Extension of spring in a system with two pistons

[Bling Fizikst]

Homework Statement

Refer to the image

Relevant Equations

Refer to the image

Let's say the upper piston goes down by $y_1$ and the lower piston goes down by $y_2$ after the block is suspended \ By volume conservation $s_1 y_1=s_2 y_2$ Let the pressure at the location of the upper piston be $P_c=\frac{ky_1}{s_1}$ Pressure at the lower piston : $P_a=P_c+\rho g(h−y_1+y_2)$ At point of equilibrium , $mg=P_a s_2$ Doing the calculations gives : $y_1=\frac{mg s_1−\rho hgs_1 s_2}{ks_2+\rho g s_1(s_1−s_2)}$ which is the wrong answer . I am not sure where i went wrong .

 

[haruspex]

Let the pressure at the location of the upper piston be $P_c=ky_1s_1$

I don’t understand how you get that. k has dimension$MT^{-2}$, $s_1y_1$ is a volume, giving $ML^3T^{-2}$, not $ML^{-1}T^{-2}$ (pressure).

-.-.-

> WHAT TO WORK ON:
- 1) In the spring-and-pistons thread, what relation between the piston displacements does volume conservation give?
- 2) Rewrite the spring-and-pistons thread starting at the words "Let's say the" and ending after "went wrong .", with "block" changed to "mass".

-.-.-

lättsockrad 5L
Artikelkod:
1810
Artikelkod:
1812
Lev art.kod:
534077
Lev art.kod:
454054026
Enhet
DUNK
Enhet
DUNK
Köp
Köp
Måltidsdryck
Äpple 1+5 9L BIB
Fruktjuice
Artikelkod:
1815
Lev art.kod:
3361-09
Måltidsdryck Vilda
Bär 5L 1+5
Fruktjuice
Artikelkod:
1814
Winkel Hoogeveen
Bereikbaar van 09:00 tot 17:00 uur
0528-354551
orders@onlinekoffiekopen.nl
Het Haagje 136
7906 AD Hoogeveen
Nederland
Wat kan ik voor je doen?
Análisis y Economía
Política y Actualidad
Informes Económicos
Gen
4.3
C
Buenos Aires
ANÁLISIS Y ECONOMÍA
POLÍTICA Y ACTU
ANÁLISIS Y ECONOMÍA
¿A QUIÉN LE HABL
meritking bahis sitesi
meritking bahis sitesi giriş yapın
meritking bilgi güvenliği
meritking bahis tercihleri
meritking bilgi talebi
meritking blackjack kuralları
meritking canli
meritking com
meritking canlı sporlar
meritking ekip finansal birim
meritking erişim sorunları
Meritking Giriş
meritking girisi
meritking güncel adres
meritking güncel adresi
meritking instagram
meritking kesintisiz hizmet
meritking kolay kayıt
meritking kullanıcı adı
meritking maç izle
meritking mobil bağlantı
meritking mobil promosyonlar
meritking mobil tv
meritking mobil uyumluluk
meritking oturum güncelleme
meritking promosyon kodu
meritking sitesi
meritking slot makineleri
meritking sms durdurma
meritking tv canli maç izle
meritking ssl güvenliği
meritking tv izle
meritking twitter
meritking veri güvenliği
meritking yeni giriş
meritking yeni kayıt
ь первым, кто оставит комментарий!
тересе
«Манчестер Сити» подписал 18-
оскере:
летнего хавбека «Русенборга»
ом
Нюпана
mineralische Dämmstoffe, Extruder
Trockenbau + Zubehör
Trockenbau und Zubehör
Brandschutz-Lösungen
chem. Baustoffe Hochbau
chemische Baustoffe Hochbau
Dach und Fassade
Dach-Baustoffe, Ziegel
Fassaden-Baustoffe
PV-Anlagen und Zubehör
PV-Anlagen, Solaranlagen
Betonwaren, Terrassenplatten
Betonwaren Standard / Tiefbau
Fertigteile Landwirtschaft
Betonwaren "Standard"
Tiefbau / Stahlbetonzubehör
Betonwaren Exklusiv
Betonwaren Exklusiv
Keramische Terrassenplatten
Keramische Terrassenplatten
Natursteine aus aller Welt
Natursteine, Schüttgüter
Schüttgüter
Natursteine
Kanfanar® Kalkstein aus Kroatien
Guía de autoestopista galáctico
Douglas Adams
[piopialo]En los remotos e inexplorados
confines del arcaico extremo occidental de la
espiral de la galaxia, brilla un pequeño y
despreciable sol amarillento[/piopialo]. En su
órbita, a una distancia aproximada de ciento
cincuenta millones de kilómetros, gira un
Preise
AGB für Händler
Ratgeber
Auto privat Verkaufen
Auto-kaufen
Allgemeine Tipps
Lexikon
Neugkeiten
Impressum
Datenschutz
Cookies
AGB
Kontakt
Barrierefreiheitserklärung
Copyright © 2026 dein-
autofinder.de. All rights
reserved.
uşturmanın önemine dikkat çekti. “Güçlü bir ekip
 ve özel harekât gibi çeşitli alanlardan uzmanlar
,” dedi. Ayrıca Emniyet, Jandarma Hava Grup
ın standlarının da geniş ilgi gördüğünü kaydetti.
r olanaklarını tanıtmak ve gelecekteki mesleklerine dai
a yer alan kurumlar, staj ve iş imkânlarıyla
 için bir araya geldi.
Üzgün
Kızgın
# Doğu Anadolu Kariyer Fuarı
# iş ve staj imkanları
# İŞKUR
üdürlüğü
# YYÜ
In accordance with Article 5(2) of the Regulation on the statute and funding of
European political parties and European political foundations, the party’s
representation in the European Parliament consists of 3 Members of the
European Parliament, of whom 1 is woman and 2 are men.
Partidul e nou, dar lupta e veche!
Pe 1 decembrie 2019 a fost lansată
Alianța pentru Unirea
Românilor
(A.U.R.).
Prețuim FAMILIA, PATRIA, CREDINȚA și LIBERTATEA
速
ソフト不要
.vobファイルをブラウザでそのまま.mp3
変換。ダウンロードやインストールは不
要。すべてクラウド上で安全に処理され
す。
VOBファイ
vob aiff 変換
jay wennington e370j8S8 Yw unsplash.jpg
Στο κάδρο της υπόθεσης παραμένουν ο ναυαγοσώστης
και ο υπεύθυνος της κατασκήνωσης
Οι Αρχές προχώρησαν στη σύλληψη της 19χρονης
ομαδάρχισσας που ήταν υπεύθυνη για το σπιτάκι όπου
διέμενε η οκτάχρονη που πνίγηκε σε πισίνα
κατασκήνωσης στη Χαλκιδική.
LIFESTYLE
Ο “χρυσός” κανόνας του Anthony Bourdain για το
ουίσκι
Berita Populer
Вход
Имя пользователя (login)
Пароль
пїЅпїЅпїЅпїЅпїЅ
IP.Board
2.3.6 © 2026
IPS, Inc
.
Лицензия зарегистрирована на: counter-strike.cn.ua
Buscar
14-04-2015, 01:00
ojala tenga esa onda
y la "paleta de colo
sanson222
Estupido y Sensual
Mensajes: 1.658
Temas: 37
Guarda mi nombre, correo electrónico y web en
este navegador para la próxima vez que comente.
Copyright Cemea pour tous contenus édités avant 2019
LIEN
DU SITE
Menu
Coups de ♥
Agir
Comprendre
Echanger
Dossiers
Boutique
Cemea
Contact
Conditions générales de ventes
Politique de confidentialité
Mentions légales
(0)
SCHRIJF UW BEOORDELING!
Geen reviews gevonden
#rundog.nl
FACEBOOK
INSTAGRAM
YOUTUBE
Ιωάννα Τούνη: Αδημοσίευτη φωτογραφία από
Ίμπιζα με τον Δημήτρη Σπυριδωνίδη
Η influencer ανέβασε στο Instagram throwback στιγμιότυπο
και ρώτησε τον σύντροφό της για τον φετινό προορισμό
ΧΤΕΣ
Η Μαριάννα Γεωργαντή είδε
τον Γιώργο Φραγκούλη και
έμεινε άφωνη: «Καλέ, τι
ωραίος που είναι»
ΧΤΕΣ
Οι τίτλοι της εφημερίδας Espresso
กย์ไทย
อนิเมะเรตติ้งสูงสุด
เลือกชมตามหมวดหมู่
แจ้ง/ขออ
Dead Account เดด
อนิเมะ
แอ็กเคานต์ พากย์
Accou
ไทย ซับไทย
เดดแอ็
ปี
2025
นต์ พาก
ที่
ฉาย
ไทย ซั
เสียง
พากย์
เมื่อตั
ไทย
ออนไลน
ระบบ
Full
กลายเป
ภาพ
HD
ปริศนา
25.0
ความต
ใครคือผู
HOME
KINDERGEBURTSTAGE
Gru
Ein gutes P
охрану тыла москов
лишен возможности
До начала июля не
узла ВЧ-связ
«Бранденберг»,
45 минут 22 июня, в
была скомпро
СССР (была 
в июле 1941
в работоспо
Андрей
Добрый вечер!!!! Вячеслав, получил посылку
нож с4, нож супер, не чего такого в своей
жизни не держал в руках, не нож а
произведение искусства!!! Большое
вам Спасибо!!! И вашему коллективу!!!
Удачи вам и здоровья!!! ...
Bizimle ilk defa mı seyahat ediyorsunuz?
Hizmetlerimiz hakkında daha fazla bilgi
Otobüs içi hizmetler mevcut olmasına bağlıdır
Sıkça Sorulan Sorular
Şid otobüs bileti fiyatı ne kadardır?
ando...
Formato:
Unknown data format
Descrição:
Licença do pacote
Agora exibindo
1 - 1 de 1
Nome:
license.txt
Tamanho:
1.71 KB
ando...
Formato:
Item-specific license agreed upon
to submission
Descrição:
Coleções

-.-.-

> RESPONSES TO THE TASKS:
- 1) $s_1 y_1=s_2 y_2$

- 2)
Let's say the upper piston goes down by $y_1$ and the lower piston goes down by $y_2$ after the mass is suspended \ By volume conservation $s_1 y_1=s_2 y_2$ Let the pressure at the location of the upper piston be $P_c=\frac{ky_1}{s_1}$ Pressure at the lower piston : $P_a=P_c+\rho g(h−y_1+y_2)$ At point of equilibrium , $mg=P_a s_2$ Doing the calculations gives : $y_1=\frac{mg s_1−\rho hgs_1 s_2}{ks_2+\rho g s_1(s_1−s_2)}$ which is the wrong answer . I am not sure where i went wrong .